Solo dos entidades han confirmado su adhesión al acuerdo con la SGAE

El Ayuntamiento espera que se la mayoría termine sumándose a un pacto que tendrá efectos retroactivos

C. R. AVILÉS.

Las asambleas y concentraciones del movimiento vecinal en contra del canon de la SGAE, por el que deben pagar un 7% a la entidad por cada actuación musical contratada, puso en pie de guerra a unas asociaciones que lo encuentran injustificado, por más que sea legal. Hubo reuniones, muchas reuniones, se le culpó de cargarse las fiestas y se llevó la protesta hasta las puertas de la Junta General. Paralelamente, el Ayuntamiento trataba de llegar a un acuerdo con la sociedad de autores, como el que ya tenía suscrito Corvera, de tal forma que las asociaciones pudieran aplicar la misma tasa que paga el Consistorio por una actuación, que es del 5,25%.

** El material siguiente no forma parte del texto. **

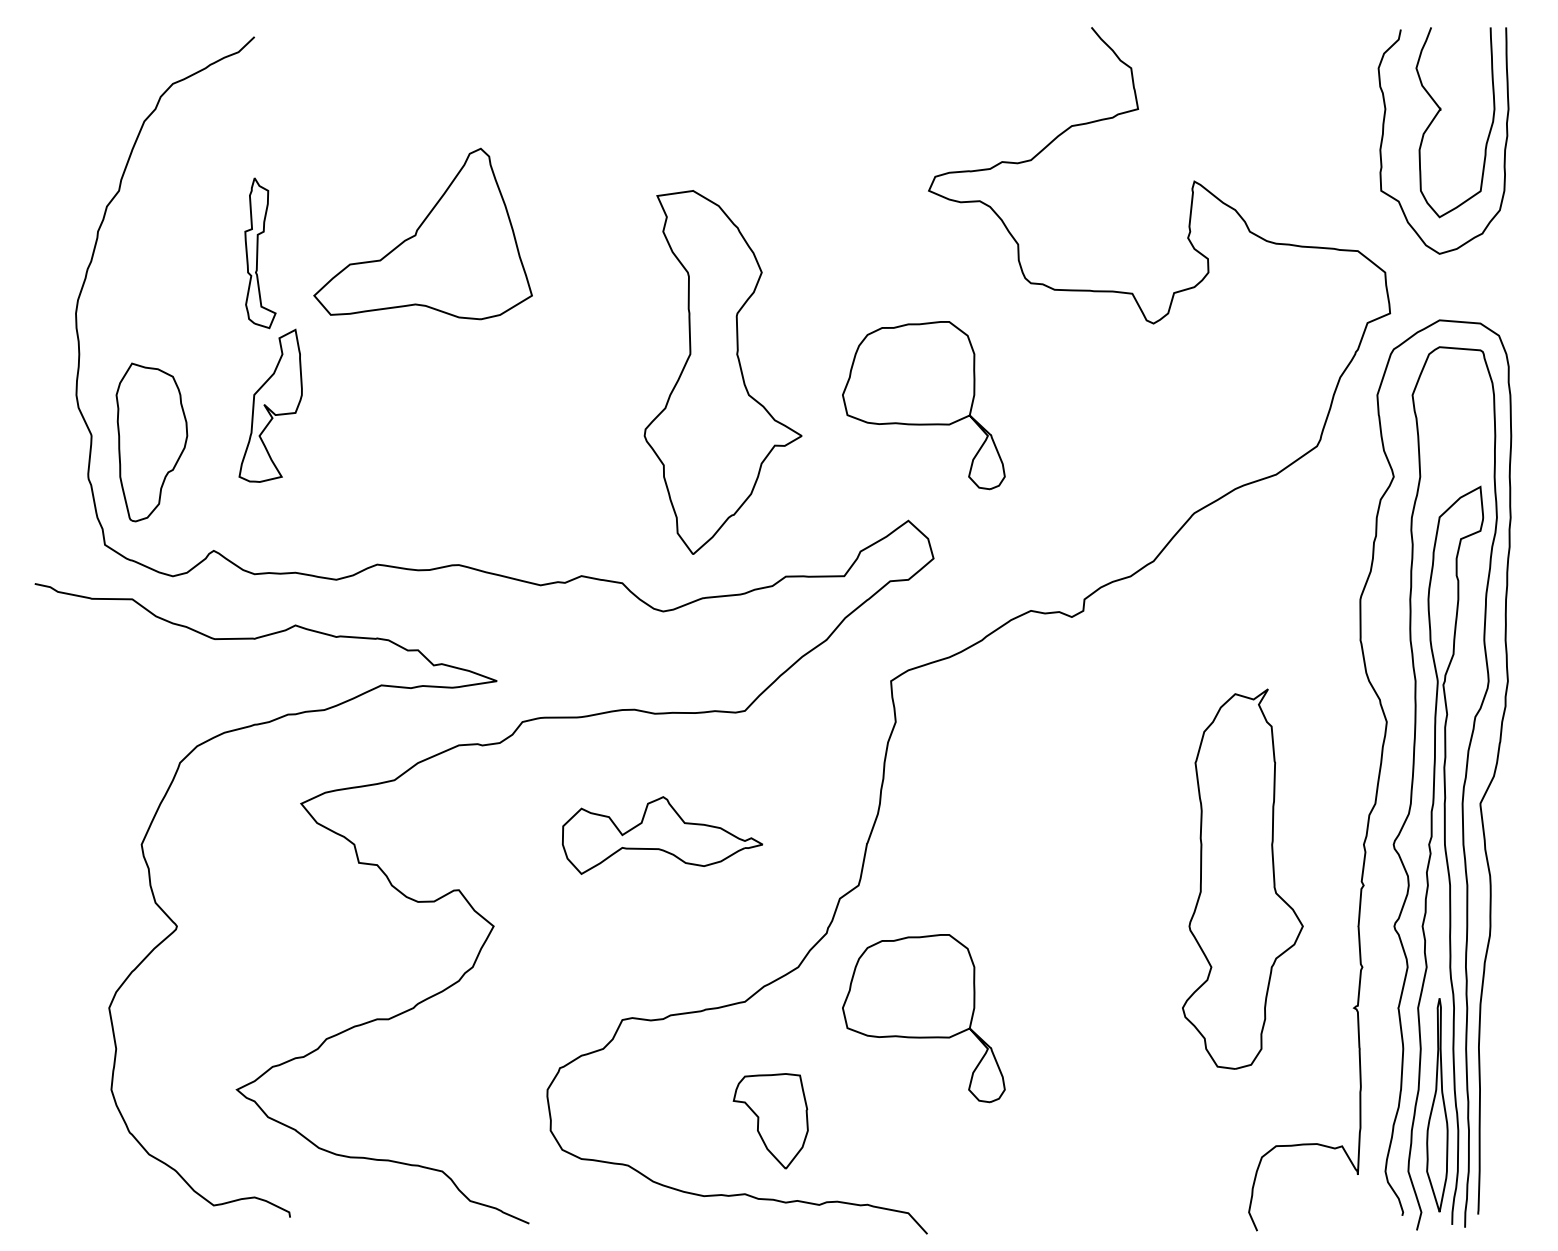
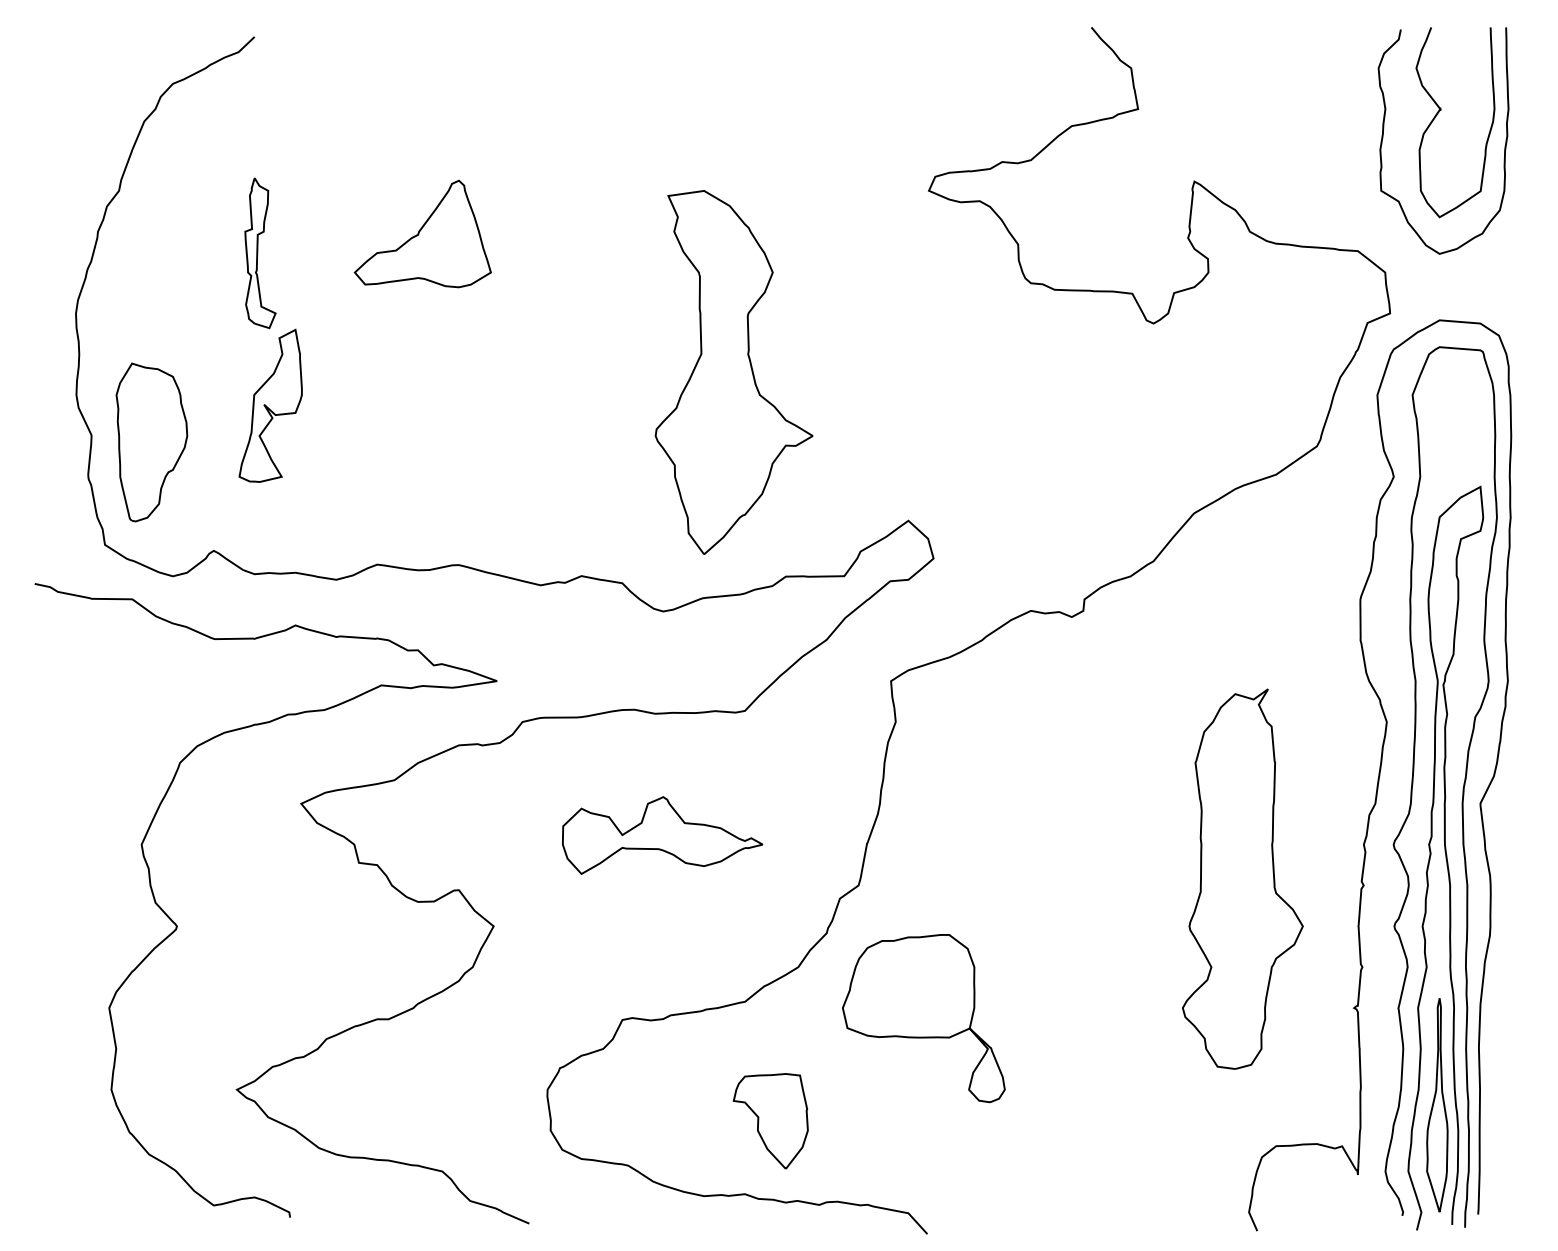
part at (422, 233) size: 220x174 px -> 139x110 px
part at (722, 372) position: (722, 372) -> (733, 372)
part at (923, 405): present -> none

La concejala de Festejos, Ana Hevia, presentó este acuerdo el martes 20 de junio, un momento en el que todavía no se había adherido ninguna asociación. Según fuentes municipales, todas tienen el texto acordado y «todavía se encuentran decidiendo si se acogerán al mismo o no».

El gobierno espera que la mayoría de las asociaciones lo suscriba pero, al tener carácter retroactivo y aplicarse a todas las actividades realizadas desde el 1 de enero de 2017, a las entidades no les urge formalizar su adhesión de forma inminente. Por ello, y aunque ya ha habido un par de entidades que han expresado verbalmente su decisión de acogerse a la reducción del canon, «todavía es pronto para concretar cuántas se adherirán finalmente».

El Ayuntamiento paga ese 5,25% del presupuesto de cada concierto en virtud del convenio de 1996 entre la Federación Española de Municipios y Provincias (FEMP) y la SGAE.

Juan Carlos Fernández Fasero, director en la zona noroeste de la Sociedad General de Autores (SGAE), rechazó las acusaciones de los barrios recién surgida la polémica. En declaraciones a este periódico, el problema estaba en «la opacidad o falta de transparencia de sus cuentas», lo que dificultaba el cálculo preciso de los derechos de autor, que «no es ni un canon ni un impuesto», indicó.

Recalcó que los primeros interesados en que se celebren las fiestas son ellos, la sociedad que representa a los autores, y subrayó que es la organización quién abona los derechos de autor y no la orquesta. Asimismo, se mostró dispuesto a reunirse con los vecinos, encuentro que no llegó a producirse.